For Haitian/German artist, Jean-Ulrick Désert, his response is to provoke.
“In my own work I do try to deploy little landmines,” he says. “That’s one way.”

For Gosine, the problem is part of a range of experiences.

“Some people grow up very religious and there is the overriding legislative culture and the laws that get taken up in the Caribbean,” he says. “Yet it’s full of contradictions.” He describes Trinidad as, “the San Francisco of the Caribbean”.

“There are very well known and celebrated artists who are gay,” Gosine says. “This accusation of being a traitor to your nation is a common one, queers supposedly betray the nation. But I think it’s a very complicated experience and I don’t think it’s that special.”

Huggins notes regional variations in attitudes to persons who are gay or who do not identify as heterosexual.

“The experience varies drastically from island to island,” she says. “For example there is a vast difference between Trinidad and Tobago and St Vincent. In St Vincent you just don’t be gay. It is shut down, people just don’t want to have that conversation. It also boils down a lot to class.
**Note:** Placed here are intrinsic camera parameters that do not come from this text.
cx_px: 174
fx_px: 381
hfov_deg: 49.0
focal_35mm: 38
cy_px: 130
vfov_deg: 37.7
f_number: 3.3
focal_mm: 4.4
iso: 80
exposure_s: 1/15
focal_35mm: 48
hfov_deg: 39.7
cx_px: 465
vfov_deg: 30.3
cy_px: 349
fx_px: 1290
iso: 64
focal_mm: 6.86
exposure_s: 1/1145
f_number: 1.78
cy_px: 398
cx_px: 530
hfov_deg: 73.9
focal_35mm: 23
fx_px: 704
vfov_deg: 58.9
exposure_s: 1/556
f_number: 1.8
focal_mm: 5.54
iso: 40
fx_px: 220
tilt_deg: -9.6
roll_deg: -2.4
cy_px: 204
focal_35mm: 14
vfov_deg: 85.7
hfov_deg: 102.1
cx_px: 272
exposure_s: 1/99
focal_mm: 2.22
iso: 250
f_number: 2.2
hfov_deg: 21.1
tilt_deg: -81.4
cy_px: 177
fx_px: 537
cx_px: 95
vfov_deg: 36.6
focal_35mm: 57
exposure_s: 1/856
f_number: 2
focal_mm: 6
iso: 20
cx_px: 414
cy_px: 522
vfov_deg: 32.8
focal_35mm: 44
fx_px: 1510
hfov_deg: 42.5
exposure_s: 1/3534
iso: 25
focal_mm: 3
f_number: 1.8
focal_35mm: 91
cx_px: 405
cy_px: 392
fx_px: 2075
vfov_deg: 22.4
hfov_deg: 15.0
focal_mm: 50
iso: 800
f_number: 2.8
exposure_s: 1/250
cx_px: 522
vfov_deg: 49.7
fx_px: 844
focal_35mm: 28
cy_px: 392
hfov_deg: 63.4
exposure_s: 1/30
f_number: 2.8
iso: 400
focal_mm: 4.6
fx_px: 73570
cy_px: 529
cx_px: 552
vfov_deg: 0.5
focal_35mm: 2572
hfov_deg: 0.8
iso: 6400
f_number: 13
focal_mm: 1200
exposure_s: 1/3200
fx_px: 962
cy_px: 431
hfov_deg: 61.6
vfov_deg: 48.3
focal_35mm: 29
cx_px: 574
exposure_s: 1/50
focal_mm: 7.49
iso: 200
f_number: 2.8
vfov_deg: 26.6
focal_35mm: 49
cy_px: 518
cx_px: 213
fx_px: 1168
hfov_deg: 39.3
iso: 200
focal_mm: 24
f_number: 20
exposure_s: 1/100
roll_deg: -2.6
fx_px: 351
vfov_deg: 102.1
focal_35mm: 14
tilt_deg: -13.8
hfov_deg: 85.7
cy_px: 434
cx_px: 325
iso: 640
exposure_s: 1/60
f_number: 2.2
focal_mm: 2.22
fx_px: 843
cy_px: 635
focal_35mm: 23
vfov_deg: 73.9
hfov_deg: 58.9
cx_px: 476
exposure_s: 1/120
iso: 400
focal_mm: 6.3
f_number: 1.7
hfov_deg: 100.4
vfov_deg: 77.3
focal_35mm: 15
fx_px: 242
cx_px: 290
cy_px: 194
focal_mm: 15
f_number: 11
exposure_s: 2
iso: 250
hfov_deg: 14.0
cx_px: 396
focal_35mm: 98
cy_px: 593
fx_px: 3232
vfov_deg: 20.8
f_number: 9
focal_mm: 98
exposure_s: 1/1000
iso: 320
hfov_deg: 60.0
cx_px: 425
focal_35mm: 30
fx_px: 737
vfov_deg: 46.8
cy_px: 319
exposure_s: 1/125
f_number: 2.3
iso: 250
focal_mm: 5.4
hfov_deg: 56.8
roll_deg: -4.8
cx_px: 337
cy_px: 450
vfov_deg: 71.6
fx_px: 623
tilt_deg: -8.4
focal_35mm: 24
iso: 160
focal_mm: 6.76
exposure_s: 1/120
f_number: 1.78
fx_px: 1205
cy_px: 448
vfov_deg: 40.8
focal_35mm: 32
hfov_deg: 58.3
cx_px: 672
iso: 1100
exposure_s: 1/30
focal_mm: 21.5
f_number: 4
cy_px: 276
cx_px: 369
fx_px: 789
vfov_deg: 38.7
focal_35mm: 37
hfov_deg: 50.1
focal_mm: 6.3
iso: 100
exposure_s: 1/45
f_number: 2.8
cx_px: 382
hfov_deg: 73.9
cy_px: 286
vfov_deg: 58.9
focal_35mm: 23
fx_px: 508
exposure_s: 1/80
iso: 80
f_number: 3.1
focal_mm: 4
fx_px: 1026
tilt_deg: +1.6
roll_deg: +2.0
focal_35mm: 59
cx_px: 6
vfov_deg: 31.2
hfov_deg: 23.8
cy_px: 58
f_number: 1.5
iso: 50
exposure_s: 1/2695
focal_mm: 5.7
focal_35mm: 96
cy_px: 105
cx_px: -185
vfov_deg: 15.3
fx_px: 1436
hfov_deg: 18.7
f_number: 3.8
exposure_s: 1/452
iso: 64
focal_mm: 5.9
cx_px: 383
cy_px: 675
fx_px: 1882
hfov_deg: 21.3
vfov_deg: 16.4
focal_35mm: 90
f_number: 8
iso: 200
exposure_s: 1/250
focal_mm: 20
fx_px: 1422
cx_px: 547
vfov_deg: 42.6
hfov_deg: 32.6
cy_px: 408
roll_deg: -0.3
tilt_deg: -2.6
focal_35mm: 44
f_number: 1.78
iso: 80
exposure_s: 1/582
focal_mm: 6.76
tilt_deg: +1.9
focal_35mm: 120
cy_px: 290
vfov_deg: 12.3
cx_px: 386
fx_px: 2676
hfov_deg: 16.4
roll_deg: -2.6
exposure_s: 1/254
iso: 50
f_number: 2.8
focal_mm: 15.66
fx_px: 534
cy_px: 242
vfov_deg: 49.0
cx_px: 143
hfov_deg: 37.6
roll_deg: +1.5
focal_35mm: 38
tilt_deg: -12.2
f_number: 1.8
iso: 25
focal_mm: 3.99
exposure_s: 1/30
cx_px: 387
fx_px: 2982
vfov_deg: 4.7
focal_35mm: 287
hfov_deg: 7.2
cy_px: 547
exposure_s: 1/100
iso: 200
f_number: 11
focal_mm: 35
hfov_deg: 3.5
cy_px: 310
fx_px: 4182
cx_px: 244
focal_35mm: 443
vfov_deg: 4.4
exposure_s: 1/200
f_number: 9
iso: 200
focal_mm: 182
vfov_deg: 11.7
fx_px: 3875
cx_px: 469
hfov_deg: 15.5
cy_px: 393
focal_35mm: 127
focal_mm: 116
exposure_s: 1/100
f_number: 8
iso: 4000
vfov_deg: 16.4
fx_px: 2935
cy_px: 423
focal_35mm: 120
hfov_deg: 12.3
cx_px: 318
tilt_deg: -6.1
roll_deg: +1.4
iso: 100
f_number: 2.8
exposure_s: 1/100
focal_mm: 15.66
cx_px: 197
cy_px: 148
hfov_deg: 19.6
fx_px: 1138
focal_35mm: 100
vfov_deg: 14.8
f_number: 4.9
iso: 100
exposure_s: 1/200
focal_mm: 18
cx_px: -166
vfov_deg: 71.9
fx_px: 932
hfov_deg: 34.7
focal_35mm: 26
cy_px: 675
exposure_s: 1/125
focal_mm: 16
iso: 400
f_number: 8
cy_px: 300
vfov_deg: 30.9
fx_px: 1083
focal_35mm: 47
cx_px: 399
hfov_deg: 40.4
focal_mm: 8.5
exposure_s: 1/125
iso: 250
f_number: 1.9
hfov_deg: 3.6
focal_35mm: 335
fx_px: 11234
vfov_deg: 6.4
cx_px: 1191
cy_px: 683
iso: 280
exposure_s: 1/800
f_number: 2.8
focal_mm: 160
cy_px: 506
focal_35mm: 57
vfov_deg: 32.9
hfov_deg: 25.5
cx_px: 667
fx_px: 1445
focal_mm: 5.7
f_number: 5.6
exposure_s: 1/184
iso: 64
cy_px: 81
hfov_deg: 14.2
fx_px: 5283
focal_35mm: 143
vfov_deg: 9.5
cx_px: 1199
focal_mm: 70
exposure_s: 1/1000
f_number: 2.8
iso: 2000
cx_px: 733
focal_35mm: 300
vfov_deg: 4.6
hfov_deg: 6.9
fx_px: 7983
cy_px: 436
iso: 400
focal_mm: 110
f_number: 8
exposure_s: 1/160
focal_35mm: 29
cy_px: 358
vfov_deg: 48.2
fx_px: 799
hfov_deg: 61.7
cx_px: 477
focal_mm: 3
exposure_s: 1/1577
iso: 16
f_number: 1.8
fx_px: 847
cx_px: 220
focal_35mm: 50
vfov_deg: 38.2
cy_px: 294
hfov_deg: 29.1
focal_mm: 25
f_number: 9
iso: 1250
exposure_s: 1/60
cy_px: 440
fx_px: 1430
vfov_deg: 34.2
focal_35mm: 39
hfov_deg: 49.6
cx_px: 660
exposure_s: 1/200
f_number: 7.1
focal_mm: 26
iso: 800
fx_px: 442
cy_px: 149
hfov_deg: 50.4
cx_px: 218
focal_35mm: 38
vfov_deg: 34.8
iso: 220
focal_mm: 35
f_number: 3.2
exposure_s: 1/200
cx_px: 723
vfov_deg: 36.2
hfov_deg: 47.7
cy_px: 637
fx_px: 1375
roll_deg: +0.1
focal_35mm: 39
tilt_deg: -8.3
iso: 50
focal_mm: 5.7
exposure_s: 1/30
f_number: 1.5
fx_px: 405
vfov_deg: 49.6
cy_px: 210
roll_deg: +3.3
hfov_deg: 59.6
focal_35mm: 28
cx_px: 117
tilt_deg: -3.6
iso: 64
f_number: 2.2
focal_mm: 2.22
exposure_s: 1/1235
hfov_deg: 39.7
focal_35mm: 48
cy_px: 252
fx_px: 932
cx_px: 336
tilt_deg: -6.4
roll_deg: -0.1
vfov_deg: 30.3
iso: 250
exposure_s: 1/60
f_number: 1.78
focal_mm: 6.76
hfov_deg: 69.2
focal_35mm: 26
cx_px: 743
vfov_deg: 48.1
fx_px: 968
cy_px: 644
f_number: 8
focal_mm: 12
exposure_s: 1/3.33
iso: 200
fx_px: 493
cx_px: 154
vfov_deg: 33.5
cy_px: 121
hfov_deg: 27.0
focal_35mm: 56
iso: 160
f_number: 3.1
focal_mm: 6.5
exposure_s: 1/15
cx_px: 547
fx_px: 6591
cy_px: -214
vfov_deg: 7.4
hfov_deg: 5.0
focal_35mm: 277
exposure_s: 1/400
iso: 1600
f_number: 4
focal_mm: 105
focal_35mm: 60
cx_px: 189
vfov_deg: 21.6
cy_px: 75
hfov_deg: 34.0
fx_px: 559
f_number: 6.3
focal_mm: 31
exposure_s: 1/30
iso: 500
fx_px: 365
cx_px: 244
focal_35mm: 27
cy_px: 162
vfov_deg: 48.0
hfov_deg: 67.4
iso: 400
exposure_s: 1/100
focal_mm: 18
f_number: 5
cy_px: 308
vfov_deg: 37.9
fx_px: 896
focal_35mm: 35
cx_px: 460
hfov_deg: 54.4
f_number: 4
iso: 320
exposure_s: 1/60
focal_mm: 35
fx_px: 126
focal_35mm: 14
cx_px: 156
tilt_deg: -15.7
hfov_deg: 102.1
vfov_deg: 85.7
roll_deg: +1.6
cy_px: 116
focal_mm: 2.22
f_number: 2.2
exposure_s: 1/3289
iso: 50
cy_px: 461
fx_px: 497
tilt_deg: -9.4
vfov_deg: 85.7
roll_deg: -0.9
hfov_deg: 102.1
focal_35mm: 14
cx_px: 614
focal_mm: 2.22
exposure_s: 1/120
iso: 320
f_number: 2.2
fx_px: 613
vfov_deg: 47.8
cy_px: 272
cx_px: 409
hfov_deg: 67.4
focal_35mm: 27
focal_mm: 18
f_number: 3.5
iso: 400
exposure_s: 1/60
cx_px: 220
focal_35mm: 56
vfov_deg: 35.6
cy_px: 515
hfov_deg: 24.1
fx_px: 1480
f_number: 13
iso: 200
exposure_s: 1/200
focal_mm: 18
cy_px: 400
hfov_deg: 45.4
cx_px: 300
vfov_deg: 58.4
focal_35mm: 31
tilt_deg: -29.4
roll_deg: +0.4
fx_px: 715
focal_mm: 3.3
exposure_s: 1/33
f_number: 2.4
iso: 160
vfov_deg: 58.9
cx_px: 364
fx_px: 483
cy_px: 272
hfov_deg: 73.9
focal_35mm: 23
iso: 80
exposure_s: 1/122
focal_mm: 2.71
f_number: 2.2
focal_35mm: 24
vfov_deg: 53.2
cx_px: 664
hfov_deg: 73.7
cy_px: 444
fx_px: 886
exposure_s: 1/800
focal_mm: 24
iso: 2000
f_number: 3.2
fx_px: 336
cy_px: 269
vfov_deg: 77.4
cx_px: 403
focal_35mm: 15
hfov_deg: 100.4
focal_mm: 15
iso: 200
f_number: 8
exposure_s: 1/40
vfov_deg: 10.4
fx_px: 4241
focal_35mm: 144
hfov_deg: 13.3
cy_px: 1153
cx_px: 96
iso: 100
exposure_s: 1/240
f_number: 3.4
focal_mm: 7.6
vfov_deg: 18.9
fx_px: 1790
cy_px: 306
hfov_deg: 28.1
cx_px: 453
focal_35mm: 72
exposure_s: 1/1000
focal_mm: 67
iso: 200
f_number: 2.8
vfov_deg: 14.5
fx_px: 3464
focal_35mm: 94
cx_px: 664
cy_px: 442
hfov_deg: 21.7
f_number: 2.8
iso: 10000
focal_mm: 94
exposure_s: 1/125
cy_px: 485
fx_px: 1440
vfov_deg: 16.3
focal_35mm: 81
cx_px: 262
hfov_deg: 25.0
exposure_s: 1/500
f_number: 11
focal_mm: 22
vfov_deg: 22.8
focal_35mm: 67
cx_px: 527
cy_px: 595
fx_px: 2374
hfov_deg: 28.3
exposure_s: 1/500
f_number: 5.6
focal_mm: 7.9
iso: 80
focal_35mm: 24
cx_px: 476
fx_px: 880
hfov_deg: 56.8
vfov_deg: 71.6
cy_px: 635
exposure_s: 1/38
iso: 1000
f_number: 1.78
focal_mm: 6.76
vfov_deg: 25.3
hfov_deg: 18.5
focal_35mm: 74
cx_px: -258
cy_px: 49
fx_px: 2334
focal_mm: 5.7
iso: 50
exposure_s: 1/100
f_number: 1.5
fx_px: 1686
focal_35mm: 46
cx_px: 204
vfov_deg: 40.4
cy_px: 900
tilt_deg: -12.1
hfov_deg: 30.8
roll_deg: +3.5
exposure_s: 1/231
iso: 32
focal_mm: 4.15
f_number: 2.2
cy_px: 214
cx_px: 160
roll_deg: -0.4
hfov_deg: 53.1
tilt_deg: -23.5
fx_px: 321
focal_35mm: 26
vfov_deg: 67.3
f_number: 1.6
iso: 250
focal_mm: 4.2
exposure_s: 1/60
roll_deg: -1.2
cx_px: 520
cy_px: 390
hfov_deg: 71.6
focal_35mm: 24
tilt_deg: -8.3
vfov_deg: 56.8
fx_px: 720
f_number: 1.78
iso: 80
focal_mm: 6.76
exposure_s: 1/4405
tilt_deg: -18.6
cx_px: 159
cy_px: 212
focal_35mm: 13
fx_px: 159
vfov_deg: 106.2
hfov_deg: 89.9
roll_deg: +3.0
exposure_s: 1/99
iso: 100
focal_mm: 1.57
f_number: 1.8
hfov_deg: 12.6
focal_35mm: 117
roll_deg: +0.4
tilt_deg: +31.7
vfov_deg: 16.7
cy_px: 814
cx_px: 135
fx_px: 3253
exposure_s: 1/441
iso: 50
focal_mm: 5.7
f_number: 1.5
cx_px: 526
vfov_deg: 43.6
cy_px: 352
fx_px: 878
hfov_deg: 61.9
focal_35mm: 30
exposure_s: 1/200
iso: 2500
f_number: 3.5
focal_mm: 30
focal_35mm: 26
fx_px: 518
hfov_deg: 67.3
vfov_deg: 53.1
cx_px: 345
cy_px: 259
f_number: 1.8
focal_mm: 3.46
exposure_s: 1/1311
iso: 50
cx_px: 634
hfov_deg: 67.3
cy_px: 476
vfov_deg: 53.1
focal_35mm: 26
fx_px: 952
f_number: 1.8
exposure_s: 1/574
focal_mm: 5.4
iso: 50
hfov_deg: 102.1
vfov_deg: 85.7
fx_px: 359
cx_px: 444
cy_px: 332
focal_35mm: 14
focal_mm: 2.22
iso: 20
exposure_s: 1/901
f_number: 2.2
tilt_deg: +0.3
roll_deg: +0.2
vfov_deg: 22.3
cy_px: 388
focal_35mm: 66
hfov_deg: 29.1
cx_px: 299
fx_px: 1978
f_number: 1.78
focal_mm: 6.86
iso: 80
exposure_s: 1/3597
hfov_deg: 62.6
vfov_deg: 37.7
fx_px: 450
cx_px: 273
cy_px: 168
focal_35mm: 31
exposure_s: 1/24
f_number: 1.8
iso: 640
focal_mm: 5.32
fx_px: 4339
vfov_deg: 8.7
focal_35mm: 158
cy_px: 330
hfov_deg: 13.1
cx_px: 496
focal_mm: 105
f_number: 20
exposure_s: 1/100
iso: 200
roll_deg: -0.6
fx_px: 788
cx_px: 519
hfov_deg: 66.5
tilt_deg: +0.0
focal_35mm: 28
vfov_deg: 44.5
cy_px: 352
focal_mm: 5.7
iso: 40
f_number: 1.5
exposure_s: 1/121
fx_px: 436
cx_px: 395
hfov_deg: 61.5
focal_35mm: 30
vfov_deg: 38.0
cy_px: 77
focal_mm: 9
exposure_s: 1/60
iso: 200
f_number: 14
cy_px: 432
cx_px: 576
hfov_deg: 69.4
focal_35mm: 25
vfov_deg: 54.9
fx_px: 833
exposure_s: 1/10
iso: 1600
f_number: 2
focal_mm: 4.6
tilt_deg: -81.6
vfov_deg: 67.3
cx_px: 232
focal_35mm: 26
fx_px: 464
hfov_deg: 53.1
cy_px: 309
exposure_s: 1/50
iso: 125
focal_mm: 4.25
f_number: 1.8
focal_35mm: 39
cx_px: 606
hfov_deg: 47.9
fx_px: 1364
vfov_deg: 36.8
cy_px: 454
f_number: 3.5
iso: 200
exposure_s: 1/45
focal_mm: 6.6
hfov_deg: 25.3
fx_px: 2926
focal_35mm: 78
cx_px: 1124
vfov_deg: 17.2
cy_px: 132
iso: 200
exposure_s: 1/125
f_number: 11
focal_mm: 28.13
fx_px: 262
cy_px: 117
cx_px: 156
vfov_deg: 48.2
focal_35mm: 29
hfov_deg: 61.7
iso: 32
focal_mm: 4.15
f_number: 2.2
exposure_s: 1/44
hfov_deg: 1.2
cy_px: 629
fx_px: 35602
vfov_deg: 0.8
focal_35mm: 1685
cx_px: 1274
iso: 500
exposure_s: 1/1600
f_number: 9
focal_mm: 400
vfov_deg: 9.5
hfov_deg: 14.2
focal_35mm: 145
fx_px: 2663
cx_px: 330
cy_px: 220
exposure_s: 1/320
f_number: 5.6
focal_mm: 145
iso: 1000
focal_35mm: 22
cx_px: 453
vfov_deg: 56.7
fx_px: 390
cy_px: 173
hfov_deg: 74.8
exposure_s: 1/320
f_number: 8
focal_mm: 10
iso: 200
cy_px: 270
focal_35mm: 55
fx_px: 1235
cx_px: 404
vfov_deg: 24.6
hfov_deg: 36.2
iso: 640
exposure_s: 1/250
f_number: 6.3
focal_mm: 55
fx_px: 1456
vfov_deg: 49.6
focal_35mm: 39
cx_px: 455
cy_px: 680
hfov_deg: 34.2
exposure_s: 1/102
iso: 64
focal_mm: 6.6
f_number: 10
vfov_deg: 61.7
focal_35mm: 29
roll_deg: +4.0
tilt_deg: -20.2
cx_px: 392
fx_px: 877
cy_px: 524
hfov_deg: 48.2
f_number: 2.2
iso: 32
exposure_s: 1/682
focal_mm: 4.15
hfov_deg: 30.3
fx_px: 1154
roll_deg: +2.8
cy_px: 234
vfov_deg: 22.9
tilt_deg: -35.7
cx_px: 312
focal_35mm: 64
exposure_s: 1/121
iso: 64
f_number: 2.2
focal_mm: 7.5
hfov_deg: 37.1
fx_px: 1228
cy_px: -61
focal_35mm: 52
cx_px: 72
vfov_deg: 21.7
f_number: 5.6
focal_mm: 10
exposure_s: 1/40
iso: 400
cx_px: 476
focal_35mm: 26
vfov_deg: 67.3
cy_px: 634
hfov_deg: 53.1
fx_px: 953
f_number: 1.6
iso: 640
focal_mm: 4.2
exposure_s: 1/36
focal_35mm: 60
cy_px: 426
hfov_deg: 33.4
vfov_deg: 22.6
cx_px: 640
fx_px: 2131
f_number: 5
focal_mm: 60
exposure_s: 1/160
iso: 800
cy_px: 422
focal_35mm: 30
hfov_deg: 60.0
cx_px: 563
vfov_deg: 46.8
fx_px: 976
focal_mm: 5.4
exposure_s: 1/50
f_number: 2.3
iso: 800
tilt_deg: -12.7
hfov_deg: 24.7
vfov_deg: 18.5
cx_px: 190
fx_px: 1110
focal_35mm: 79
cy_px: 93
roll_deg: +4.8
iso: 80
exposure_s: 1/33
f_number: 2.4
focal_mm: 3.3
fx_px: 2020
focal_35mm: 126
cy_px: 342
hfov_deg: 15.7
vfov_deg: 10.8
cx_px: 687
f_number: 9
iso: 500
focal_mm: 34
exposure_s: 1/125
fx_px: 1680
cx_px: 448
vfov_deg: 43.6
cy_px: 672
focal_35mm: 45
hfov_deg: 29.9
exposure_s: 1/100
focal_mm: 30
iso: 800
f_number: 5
Coming from a middle class family I have a different experience than someone from the gullies.”

Scott traces current attitudes to the rise of small churches.

“I grew up in 70s Jamaica there was homophobia but it did not take the form it did in the 80s and 90s and I think that is connected to the rise of certain fundamental Pentecostal churches which come from the United States,” he says. “But certainly in the Jamaica the rastas have trumpeted a certain type of homophobia.”

Scott adds, “One of the enormously productive things in the emergence of Caribbean art is the emergence of a new space in which to think about ourselves that is now providing a different kind of idiom to think about identity; to recalibrate what colonialism was for us and that animates the way in which the question of a revolution is not just a question of equality and justice coming from outside but also within. Therefore, the question of how we imagine and re-imagine our societies.”